Aquela conversa com Platão fez-me pensar. Confesso-vos que aprecio muito os diálogos que tenho com ele, pela vida que neles existe. Mesmo quando leio um dos seus textos, sinto-me como se estivesse verdadeiramente  conversa com ele – é por isso que tenhos os seus livros cheios de rabiscos nos cantos das páginas. Deixo-lhe perguntas. Sublinho ideias. Assinalo conceitos. Pego neles e revejo-os à luz daquilo que penso e sinto.  Analiso e para isso uso a minha razão, o meu sentir, as minhas convicções. Às vezes sou “obrigada” a mudar de ideias. Mas sou uma sortuda; afinal, moro numa aldeia onde, a cada esquina, encontro alguém com quem posso dialogar. E isso abre-me os horizontes. E começo a suspeitar que esta atitude, de diálogo, é verdadeiramente contagiante. Acabo por levá-la comigo para todo o lado e há dias, quando dei por mim, estava na timeline do twitter a dialogar com o Jerónimo sobre a existência, a consciência e o sonho. Nesse dia lamentei que o Descartes não tivesse conta no twitter, pois seria interessante vê-lo a introduzir a hipótese do Génio Maligno na discussão. Desafiei o Jerónimo:  «e se eu te prescrevesse um livro?» E ele aceitou o desafio de ler algumas páginas do Discurso do Método, diariamente. Havemos de voltar à conversa,  ao diálogo.

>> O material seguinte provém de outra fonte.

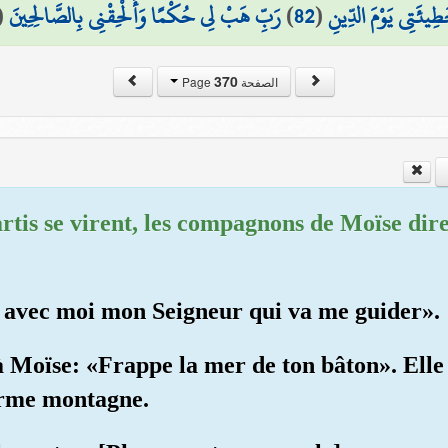
(
رَبِّ هَبْ لِي حُكْمًا وَأَلْحِقْنِي بِالصَّالِحِينَ
)
82
(
طِيئَتِي يَوْمَ الدِّينِ
370
الصفحة Page
artis se virent, les compagnons de Moïse dir
'ai avec moi mon Seigneur qui va me guider».
 Moïse: «Frappe la mer de ton bâton». Elle s
orme montagne.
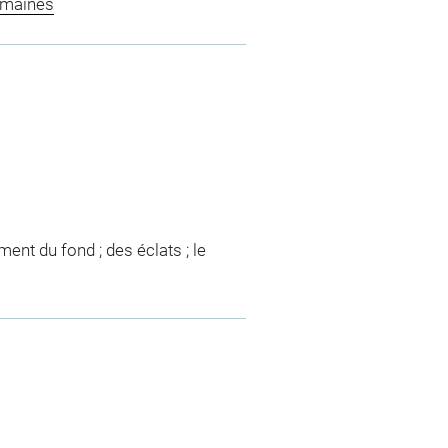
omaines
ment du fond ; des éclats ; le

Quando andava na faculdade tinha um sonho: abrir um consultório de filosofia e prescrever filósofos aos meus pacientes: para dilemas éticos, ler Kant 3x ao dia, por exemplo. O sonho é que comanda a vida, não é?

E agora, com a vossa licença, vou ali à rua [de baixo]  beber um gin tónico com o Marx e o Engels. Sim, gin tónico, a bebida da moda. É por isso que o meu amigo António  lhes chama de “meninos da Esquerda Gourmet”. Isso eu não discuto, limito-me a comprar a tónica e a levar limões da horta.